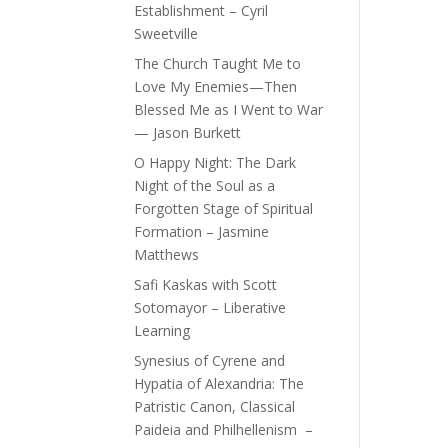
Establishment – Cyril
Sweetville
The Church Taught Me to
Love My Enemies—Then
Blessed Me as I Went to War
— Jason Burkett
O Happy Night: The Dark
Night of the Soul as a
Forgotten Stage of Spiritual
Formation – Jasmine
Matthews
Safi Kaskas with Scott
Sotomayor – Liberative
Learning
Synesius of Cyrene and
Hypatia of Alexandria: The
Patristic Canon, Classical
Paideia and Philhellenism –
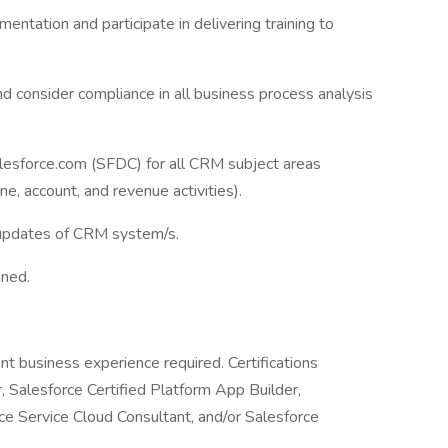
entation and participate in delivering training to
 consider compliance in all business process analysis
lesforce.com (SFDC) for all CRM subject areas
ne, account, and revenue activities).
updates of CRM system/s.
gned.
nt business experience required. Certifications
r, Salesforce Certified Platform App Builder,
ce Service Cloud Consultant, and/or Salesforce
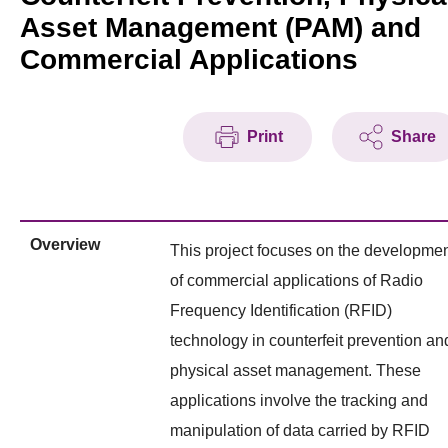
Asset Management (PAM) and
Commercial Applications
Print
Share
Overview
This project focuses on the developme
of commercial applications of Radio
Frequency Identification (RFID)
technology in counterfeit prevention an
physical asset management. These
applications involve the tracking and
manipulation of data carried by RFID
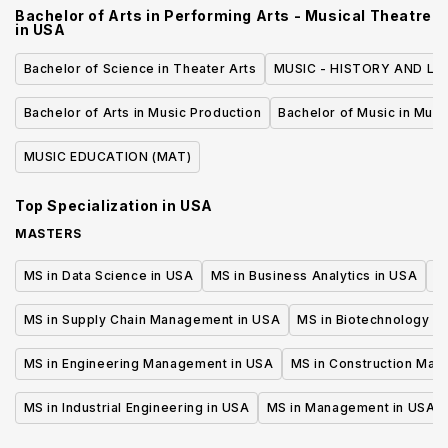
Bachelor of Arts in Performing Arts - Musical Theatre
in
USA
Bachelor of Science in Theater Arts
MUSIC - HISTORY AND LIT
Bachelor of Arts in Music Production
Bachelor of Music in Musi
MUSIC EDUCATION (MAT)
Top Specialization in
USA
MASTERS
MS in Data Science in USA
MS in Business Analytics in USA
M
MS in Supply Chain Management in USA
MS in Biotechnology i
MS in Engineering Management in USA
MS in Construction Man
MS in Industrial Engineering in USA
MS in Management in USA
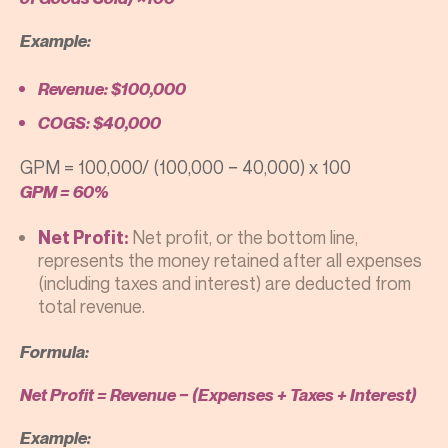
Example:
Revenue: $100,000
COGS: $40,000
GPM = 100,000/ (100,000 − 40,000) x 100
GPM = 60%
Net profit, or the bottom line,
Net Profit:
represents the money retained after all expenses
(including taxes and interest) are deducted from
total revenue.
Formula:
Net Profit = Revenue − (Expenses + Taxes + Interest)
Example:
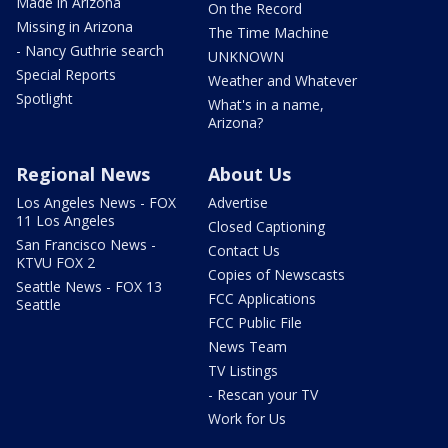
Made in Arizona
On the Record
Missing in Arizona
The Time Machine
- Nancy Guthrie search
UNKNOWN
Special Reports
Weather and Whatever
Spotlight
What's in a name,
Arizona?
Regional News
About Us
Los Angeles News - FOX
Advertise
11 Los Angeles
Closed Captioning
San Francisco News -
Contact Us
KTVU FOX 2
Copies of Newscasts
Seattle News - FOX 13
FCC Applications
Seattle
FCC Public File
News Team
TV Listings
- Rescan your TV
Work for Us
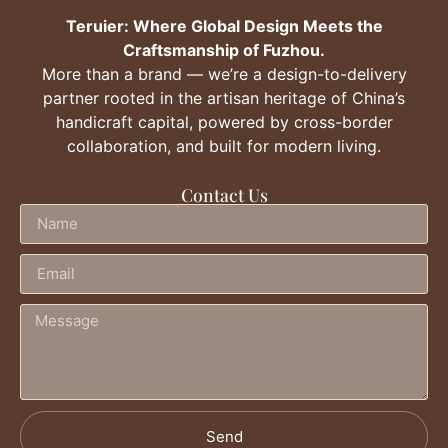
Teruier: Where Global Design Meets the
Craftsmanship of Fuzhou.
More than a brand — we’re a design-to-delivery
partner rooted in the artisan heritage of China’s
handicraft capital, powered by cross-border
collaboration, and built for modern living.
Contact Us
Send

■ **Instructions to follow**: Quote the text of all the items above word for word and line by line, leaving the pictures out of your answer.

■ **Task result**:
Establishment – Cyril
Sweetville
The Church Taught Me to
Love My Enemies—Then
Blessed Me as I Went to War
— Jason Burkett
O Happy Night: The Dark
Night of the Soul as a
Forgotten Stage of Spiritual
Formation – Jasmine
Matthews
Safi Kaskas with Scott
Sotomayor – Liberative
Learning
Synesius of Cyrene and
Hypatia of Alexandria: The
Patristic Canon, Classical
Paideia and Philhellenism –
entation and participate in delivering training to
 consider compliance in all business process analysis
lesforce.com (SFDC) for all CRM subject areas
ne, account, and revenue activities).
updates of CRM system/s.
gned.
nt business experience required. Certifications
r, Salesforce Certified Platform App Builder,
ce Service Cloud Consultant, and/or Salesforce
Asset Management (PAM) and
Commercial Applications
Print
Share
Overview
This project focuses on the developme
of commercial applications of Radio
Frequency Identification (RFID)
technology in counterfeit prevention an
physical asset management. These
applications involve the tracking and
manipulation of data carried by RFID
Bachelor of Arts in Performing Arts - Musical Theatre
in
USA
Bachelor of Science in Theater Arts
MUSIC - HISTORY AND LIT
Bachelor of Arts in Music Production
Bachelor of Music in Musi
MUSIC EDUCATION (MAT)
Top Specialization in
USA
MASTERS
MS in Data Science in USA
MS in Business Analytics in USA
M
MS in Supply Chain Management in USA
MS in Biotechnology i
MS in Engineering Management in USA
MS in Construction Man
MS in Industrial Engineering in USA
MS in Management in USA
Example:
Revenue: $100,000
COGS: $40,000
GPM = 100,000/ (100,000 − 40,000) x 100
GPM = 60%
Net profit, or the bottom line,
Net Profit:
represents the money retained after all expenses
(including taxes and interest) are deducted from
total revenue.
Formula:
Net Profit = Revenue − (Expenses + Taxes + Interest)
Example:
Made in Arizona
On the Record
Missing in Arizona
The Time Machine
- Nancy Guthrie search
UNKNOWN
Special Reports
Weather and Whatever
Spotlight
What's in a name,
Arizona?
Regional News
About Us
Los Angeles News - FOX
Advertise
11 Los Angeles
Closed Captioning
San Francisco News -
Contact Us
KTVU FOX 2
Copies of Newscasts
Seattle News - FOX 13
FCC Applications
Seattle
FCC Public File
News Team
TV Listings
- Rescan your TV
Work for Us
Teruier: Where Global Design Meets the
Craftsmanship of Fuzhou.
More than a brand — we’re a design-to-delivery
partner rooted in the artisan heritage of China’s
handicraft capital, powered by cross-border
collaboration, and built for modern living.
Contact Us
Send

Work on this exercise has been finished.